» **Problem**
The line with "right hip: (85, 126)" marks where to begin. Please copy it and each line after it to the end of the records below, exactly.

┌─ Provided entries

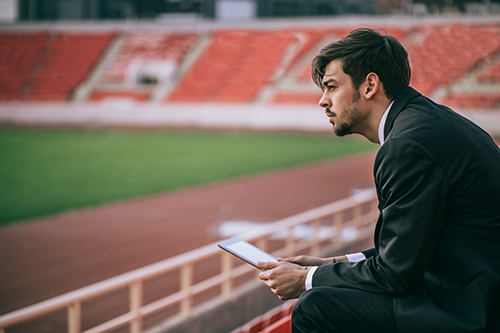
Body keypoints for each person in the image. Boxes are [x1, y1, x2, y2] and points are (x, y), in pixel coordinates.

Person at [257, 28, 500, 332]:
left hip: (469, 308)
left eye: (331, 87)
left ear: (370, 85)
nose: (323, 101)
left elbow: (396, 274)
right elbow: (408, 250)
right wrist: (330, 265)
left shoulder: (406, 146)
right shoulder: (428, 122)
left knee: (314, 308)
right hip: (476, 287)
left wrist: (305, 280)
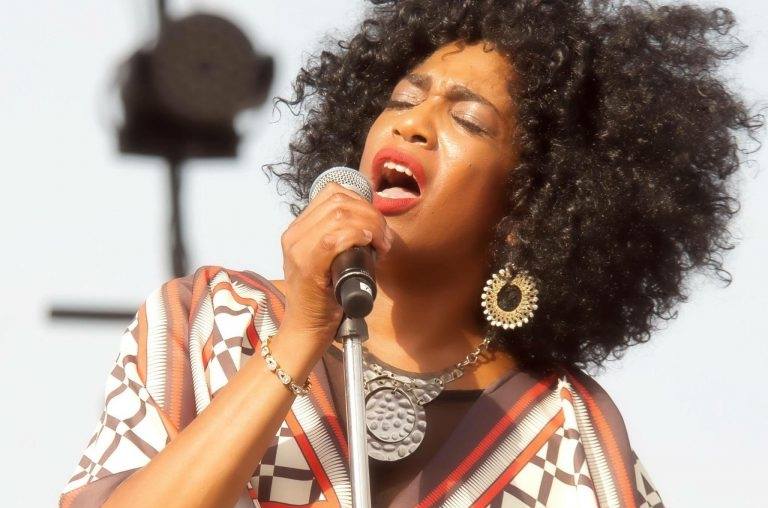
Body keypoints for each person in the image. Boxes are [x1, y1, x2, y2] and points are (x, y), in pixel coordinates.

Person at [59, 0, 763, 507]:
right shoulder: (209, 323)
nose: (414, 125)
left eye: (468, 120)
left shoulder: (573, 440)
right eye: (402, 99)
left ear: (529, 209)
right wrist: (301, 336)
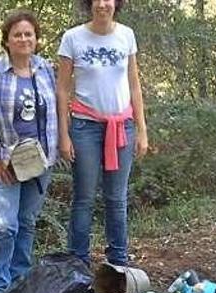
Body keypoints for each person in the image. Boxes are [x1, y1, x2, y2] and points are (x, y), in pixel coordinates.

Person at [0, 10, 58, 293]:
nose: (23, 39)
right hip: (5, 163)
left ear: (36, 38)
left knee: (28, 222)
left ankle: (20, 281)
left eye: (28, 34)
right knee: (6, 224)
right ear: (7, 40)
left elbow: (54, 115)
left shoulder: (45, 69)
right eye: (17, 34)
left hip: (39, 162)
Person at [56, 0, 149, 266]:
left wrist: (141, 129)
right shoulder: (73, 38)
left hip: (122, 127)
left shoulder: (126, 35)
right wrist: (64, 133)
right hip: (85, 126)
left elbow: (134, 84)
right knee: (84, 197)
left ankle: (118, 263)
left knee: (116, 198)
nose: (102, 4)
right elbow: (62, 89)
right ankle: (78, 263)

└─

» **Output of the task**
right hip: (85, 126)
left elbow: (134, 84)
right knee: (84, 197)
left ankle: (118, 263)
left knee: (116, 198)
nose: (102, 4)
right elbow: (62, 89)
right ankle: (78, 263)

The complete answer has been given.